На дняхъ мнѣ понадобилось купить себѣ нѣсколько аршинъ мебельнаго ситцу, и я отправился за нимъ во внутрь Александровскаго рынка, въ знакомую лавку. Въ лавкѣ я встрѣтилъ самого хозяина. Хозяинъ самъ продавалъ мнѣ, нарылъ на прилавкѣ груду товару, и когда я выбралъ ситецъ, то онъ ловко отмѣрилъ отъ куска, "припустилъ" сверхъ требуемаго количества пальца на четыре и, съ шумомъ отрывая его, проговорилъ: "два вершечка въ уваженіе".
Разговоръ зашелъ о вновь начинающихся морозахъ.
-- Холодно, -- сказалъ я. -- Вѣтеръ такъ и пронизываетъ.
-- Чайку не прикажете-ли? Тогда маненько и поразогрѣетесь.
-- Пожалуй.
Хозяинъ молча кивнулъ молодцамъ, и тѣ бросились исполнять требуемое. Одинъ изъ нихъ схватилъ табуретъ, смахнулъ съ него рукавомъ шубы пыль и, подставляя его къ прилавку, сказалъ: "пожалуйте присѣсть"; другой подалъ мнѣ стаканъ чаю и поставилъ на прилавокъ жестяную коробку, изъ-подъ сардинокъ, съ сахаромъ. Я началъ пить. Хозяинъ, заложа руки въ рукава шубы, стоялъ около меня и вздыхалъ:
-- Торговлишкой сегодня порасклеились. Ей-ей, -- произнесъ онъ, съ самаго утра хоть шаромъ покати!

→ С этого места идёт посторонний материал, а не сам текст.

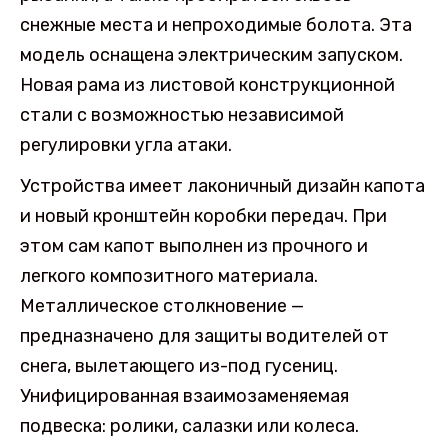
снежные места и непроходимые болота. Эта
модель оснащена электрическим запуском.
Новая рама из листовой конструкционной
стали с возможностью независимой
регулировки угла атаки.
Устройства имеет лаконичный дизайн капота
и новый кронштейн коробки передач. При
этом сам капот выполнен из прочного и
легкого композитного материала.
Металлическое столкновение —
предназначено для защиты водителей от
снега, вылетающего из-под гусениц.
Унифицированная взаимозаменяемая
подвеска: ролики, салазки или колеса.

Въ лавкѣ дѣйствительно, кромѣ меня, покупателей не было. Лавка была открытая, безъ дверей. На порогѣ стоялъ молодецъ и зазывалъ покупателей, громко выкрикивая названіе товаровъ. Мимо лавки шныряли барыни, бабы въ тулупахъ, солдаты съ сапожнымъ товаромъ подъ мышкой, и вдругъ показался толстый приземистый купецъ, въ енотовой шубѣ и котиковой фуражкѣ. Увидавъ купца, хозяинъ, ни къ кому особенно не обращаясь, вдругъ крикнулъ: "перчатка!" Купецъ вздрогнулъ, остановился, оборотилъ къ лавкѣ свое побагровѣвшее лицо и принялся ругаться:
-- Банкрутишка! Мерзавецъ! Тещу уморилъ и на кривой объѣхалъ! Сиротъ на лѣвую ногу обдѣлалъ! Въ каторгѣ тебѣ мѣсто!
Молодцы фыркали. Хозяинъ, не перемѣняя положенія, самымъ невозмутимымъ образомъ смотрѣлъ на купца. Я недоумѣвалъ. Выругавшись въ волю, купецъ пошелъ далѣе. Хозяинъ снова крикнулъ ему вслѣдъ: "перчатка-а-а!"
-- Что это онъ? Съ чего онъ ругается?-- невольно спросилъ я.
-- А слова этого не любитъ. Страхъ, какъ не любитъ! Готовъ на ножи лѣзть, -- ну, вотъ его не дразнятъ, -- отвѣчалъ хозяинъ. -- Перчатка для него все равно, что каленое желѣзо -- такъ и обожжетъ!
-- Отчего-же онъ не любитъ этого слова? Отчего его перчаткой дразнятъ, а нечѣмъ нибудь другимъ?-- допытывался я.
-- А извольте видѣть, тутъ цѣлая прокламація! Разсказывать-то долго. Чайку еще не прикажете-ли?.. Можетъ, съ медкомъ будетъ вольготнѣе, такъ у насъ и медъ есть.
-- Ну, хорошо, я выпью еще стаканъ, а вы разскажите. Это должно быть интересно?
-- Хорошо, извольте, только извѣстно интересъ нашъ, купеческій. Изобрази и мнѣ стакашекъ!-- крикнулъ онъ молодцу.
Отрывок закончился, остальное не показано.